WHAT THIS TASK INVOLVES:
The reply should hold only the lines from the one with "Not read: R3." through the end of the data, each given exactly.

:: INPUT MATERIAL

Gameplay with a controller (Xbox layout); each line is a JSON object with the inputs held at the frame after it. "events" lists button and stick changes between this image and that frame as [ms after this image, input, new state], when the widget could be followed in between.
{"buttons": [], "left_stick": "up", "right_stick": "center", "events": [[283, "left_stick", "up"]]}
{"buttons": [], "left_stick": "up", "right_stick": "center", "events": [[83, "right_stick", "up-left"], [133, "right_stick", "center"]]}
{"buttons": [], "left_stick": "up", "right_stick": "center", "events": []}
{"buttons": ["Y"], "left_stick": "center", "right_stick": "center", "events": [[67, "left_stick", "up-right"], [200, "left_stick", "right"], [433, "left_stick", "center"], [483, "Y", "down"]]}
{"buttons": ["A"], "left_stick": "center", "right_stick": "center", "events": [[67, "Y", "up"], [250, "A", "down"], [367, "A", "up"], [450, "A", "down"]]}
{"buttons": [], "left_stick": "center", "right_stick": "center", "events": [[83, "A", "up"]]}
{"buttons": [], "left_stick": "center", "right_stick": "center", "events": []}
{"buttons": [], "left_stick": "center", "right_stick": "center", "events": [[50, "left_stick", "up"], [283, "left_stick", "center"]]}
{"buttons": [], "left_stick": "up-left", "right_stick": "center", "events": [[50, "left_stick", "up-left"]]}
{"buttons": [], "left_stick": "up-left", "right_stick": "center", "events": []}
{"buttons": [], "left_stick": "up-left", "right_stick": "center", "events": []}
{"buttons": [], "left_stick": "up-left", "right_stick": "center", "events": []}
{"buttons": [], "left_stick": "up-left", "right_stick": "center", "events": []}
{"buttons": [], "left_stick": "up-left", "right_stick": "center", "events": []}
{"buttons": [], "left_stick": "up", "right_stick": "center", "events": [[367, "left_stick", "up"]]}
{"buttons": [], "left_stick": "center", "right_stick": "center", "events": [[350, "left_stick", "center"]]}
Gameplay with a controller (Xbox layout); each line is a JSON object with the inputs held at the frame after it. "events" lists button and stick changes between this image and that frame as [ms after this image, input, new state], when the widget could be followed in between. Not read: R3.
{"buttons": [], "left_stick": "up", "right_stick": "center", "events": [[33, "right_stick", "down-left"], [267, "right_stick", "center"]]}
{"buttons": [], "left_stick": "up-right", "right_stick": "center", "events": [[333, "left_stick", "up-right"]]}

::::

ANSWER TO THIS TASK:
Gameplay with a controller (Xbox layout); each line is a JSON object with the inputs held at the frame after it. "events" lists button and stick changes between this image and that frame as [ms after this image, input, new state], when the widget could be followed in between. Not read: R3.
{"buttons": [], "left_stick": "up", "right_stick": "center", "events": [[33, "right_stick", "down-left"], [267, "right_stick", "center"]]}
{"buttons": [], "left_stick": "up-right", "right_stick": "center", "events": [[333, "left_stick", "up-right"]]}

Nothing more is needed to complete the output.